Cuando el hombre peca, en efecto, el alma se queda como tierra baldía, tierra abandonada y devastada. Aflora el miedo, la sensación de vacío, la tristeza. Es cierto que en ocasiones el hombre llega a encallecerse y a no sentir nada ante el pecado, a vivir "tranquilo" sin Dios. Pero en el fondo late el temor ante lo desconocido, el miedo ante lo que pueda ocurrir, la incertidumbre ante el más allá de la muerte, la duda que atormenta. Pero todo eso tiene fin para los que vuelven, arrepentidos y pesarosos, sus ojos a Dios, que como un buen padre está siempre dispuesto al perdón, a la espera del retorno del hijo pródigo, para correr a su encuentro tan pronto lo vea llegar. Entonces se iluminarán nuestros sombríos horizontes y un nuevo capítulo gozoso se iniciará en nuestra historia personal.

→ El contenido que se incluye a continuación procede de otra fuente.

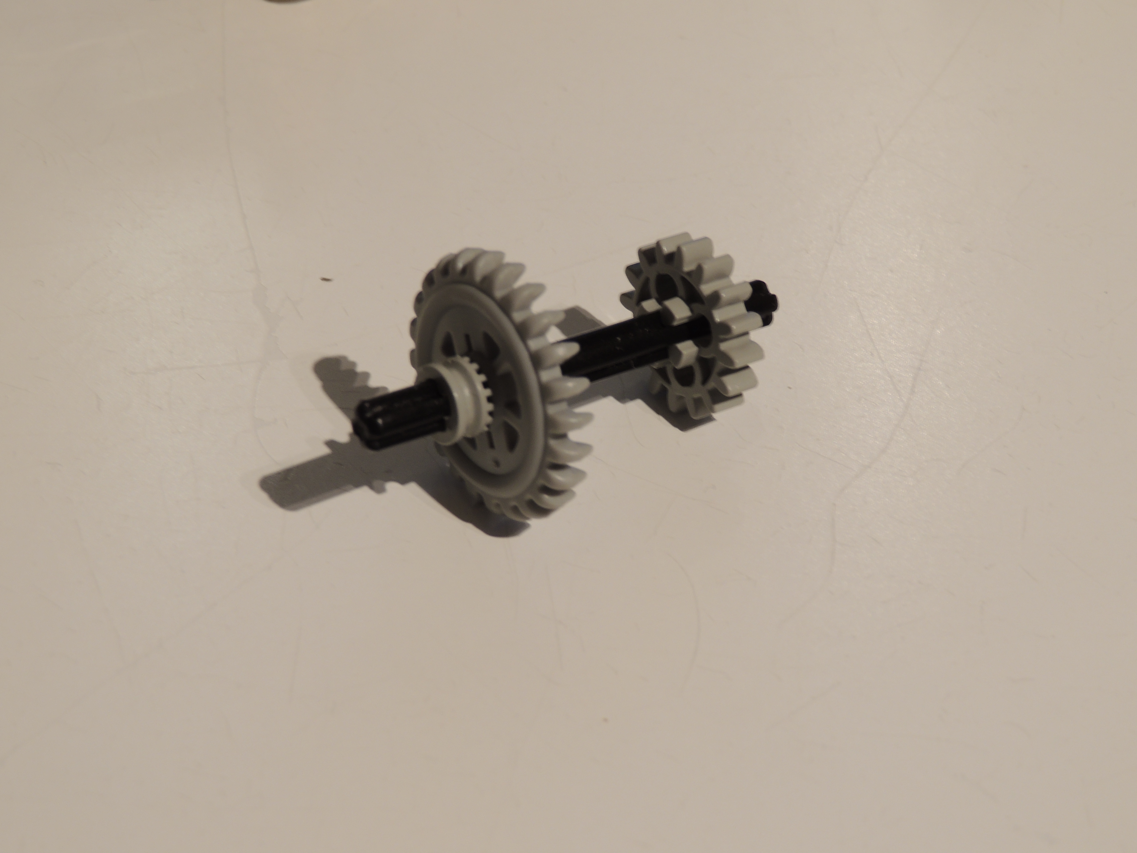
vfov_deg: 19.6
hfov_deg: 26.0
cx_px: 568
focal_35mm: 75
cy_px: 426
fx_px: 2463
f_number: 4.4
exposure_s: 1/2.5
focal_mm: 13.3
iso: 100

“Como un joven se casa con su novia..." (Is 62, 5). Amor de juventud, primer amor. El despertar de los sentidos al amor, ese sentimiento tan hondo, tan humano y tan divino. Las palabras quedan inexpresivas para describir el amor, son un torpe balbuceo que trata inútilmente de expresarse. Es una realidad que sólo cuando se siente, se comprende. Podemos decir que es lo que más se asemeja al ser de Dios. Quizá por eso sea inefable, tan difícil de describirlo, pues el Señor rebasa con mucho nuestra capacidad de entendimiento. Si no fuera porque él mismo se nos ha revelado poco sabríamos de su grandeza. Así y todo, hemos de reconocer que sólo de forma analógica podemos comprender algo de él. Pero esa aproximación es suficiente para asombrarnos, para colmarnos de veneración y de ternura. A través de Isaías, nos dice hoy que nos ama como un adolescente enamorado ama a su primer amor, y que se alegra al vernos lo mismo que el esposo cuando ve a su amada. Ojalá que esta declaración divina de amor, tan inaudita y encendida, nos despierte y nos empuje a corresponderle, a quererle con toda nuestra alma.

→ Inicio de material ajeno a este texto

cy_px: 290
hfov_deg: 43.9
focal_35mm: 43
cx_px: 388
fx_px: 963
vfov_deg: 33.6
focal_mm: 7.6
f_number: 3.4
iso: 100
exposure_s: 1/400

2.- BODAS EN CANÁ. "Jesús y sus discípulos estaban también invitados a la boda" (Jn 2, 2). La grandeza y divinidad de Jesús no le impedía estar cerca de las cosas pequeñas de la vida humana de cada día. Esta actitud sería luego criticada por sus enemigos, le llamarían comilón y bebedor simplemente porque participaba en fiestas y celebraciones de sus amigos. Hoy nos narra el evangelio las bodas que se celebraron en Caná de Galilea. A ella fueron invitados Jesús con su madre y sus discípulos. De este modo el Señor santificó con su presencia divina ese acontecimiento crucial en la vida del hombre, bendice la unión entre marido y mujer hasta hacer de ella el gran sacramento, el símbolo vivo de su propia unión con la Iglesia, la esposa de Cristo sin defecto ni mancha.

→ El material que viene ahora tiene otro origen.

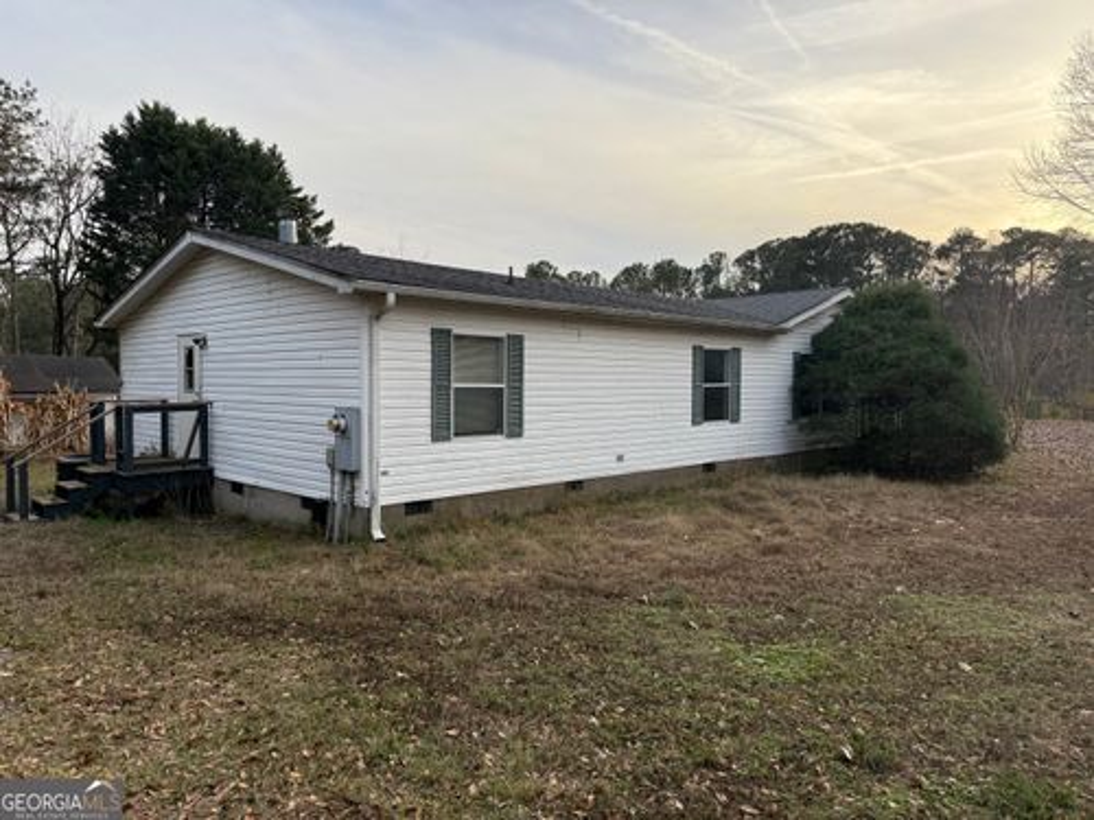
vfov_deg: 56.8
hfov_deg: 71.6
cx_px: 547
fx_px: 758
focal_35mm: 24
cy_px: 410
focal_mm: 6.76
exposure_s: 1/979
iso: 100
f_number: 1.78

San Juan que vivió con María cuando el Señor se marchó a los cielos; él, que la tomó como madre por encargo de Jesús agonizante en la cruz; él, que fue el discípulo amado, sólo habla dos veces de la Virgen en todo su evangelio; aquí en Caná y luego cuando refiere la crucifixión en el Calvario. Son pocas veces, desde luego, para todo lo que él habría escuchado de labios de Santa María. Sin embargo, cuanto dice es más que suficiente para que podamos conocer la categoría excelsa de Nuestra Señora, la madre de Jesús, como siempre la llama Juan. Ya con este detalle nos está enseñando que María es la madre de Dios, un hecho que es el punto de arranque y la base teológica en donde se apoya toda la grandeza soberana de la Virgen, privilegio singular del que derivan todos los demás.
Con este milagro, realizado gracias a la intervención de María, se pone de manifiesto: Por un lado la ternura de su corazón materno, el desvelo por las necesidades de sus hijos; y por otra parte aparece su poder de intercesión ante su divino Hijo, que se siente incapaz de no atender la súplica de su Madre santísima. Con razón, por tanto, la podemos invocar como Madre de misericordia y como la Omnipotente suplicante.
Cuánto nos ama el Señor. No sólo muere por nosotros en la cruz y derrama toda su sangre para redimirnos. Además nos entrega lo que le era más querido y entrañable, a su propia Madre, para que lo sea también nuestra. Con razón la llamamos "spes nostra", esperanza nuestra y causa de nuestra alegría. Quien confíe en ella no se verá jamás defraudado, lo mismo que nunca defrauda el amor de una buena madre al hijo de sus entrañas.